Assignment:
Pick out and copy every line below that has the word "thumb".

Structured pose outputs:
####

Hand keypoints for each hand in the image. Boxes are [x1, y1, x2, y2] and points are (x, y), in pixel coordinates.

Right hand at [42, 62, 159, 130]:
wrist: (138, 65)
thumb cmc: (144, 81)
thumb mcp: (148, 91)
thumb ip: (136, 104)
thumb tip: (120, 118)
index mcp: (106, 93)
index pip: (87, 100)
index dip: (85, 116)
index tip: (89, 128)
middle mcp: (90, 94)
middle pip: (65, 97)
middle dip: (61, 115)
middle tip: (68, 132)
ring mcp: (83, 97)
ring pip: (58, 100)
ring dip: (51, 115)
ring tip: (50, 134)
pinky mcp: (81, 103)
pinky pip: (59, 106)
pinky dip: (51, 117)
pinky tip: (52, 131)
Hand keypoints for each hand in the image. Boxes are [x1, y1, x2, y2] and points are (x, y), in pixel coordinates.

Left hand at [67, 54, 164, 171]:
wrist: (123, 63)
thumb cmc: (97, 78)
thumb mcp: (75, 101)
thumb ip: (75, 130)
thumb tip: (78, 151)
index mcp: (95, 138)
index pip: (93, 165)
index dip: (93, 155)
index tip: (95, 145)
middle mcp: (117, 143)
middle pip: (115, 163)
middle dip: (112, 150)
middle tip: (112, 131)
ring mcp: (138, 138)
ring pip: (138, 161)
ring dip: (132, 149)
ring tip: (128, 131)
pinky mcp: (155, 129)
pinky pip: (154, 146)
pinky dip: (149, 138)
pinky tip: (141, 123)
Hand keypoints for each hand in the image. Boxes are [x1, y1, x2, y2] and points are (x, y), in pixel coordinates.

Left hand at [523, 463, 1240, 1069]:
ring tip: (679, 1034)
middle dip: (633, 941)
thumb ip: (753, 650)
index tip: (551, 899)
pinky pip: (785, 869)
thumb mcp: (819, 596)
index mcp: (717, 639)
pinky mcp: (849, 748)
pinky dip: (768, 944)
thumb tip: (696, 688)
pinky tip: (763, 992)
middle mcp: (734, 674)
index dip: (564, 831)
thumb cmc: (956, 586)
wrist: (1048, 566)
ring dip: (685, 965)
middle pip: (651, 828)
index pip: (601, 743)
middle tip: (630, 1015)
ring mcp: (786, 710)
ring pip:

####

Exercise response:
thumb cmc: (144, 81)
thumb mcp: (148, 91)
thumb ip: (136, 104)
thumb tip: (120, 118)
thumb cmc: (97, 78)
thumb mcp: (75, 101)
thumb ip: (75, 130)
thumb tip: (78, 151)
thumb ip: (753, 650)
thumb mcp: (819, 596)
thumb tip: (696, 688)
thumb cmc: (956, 586)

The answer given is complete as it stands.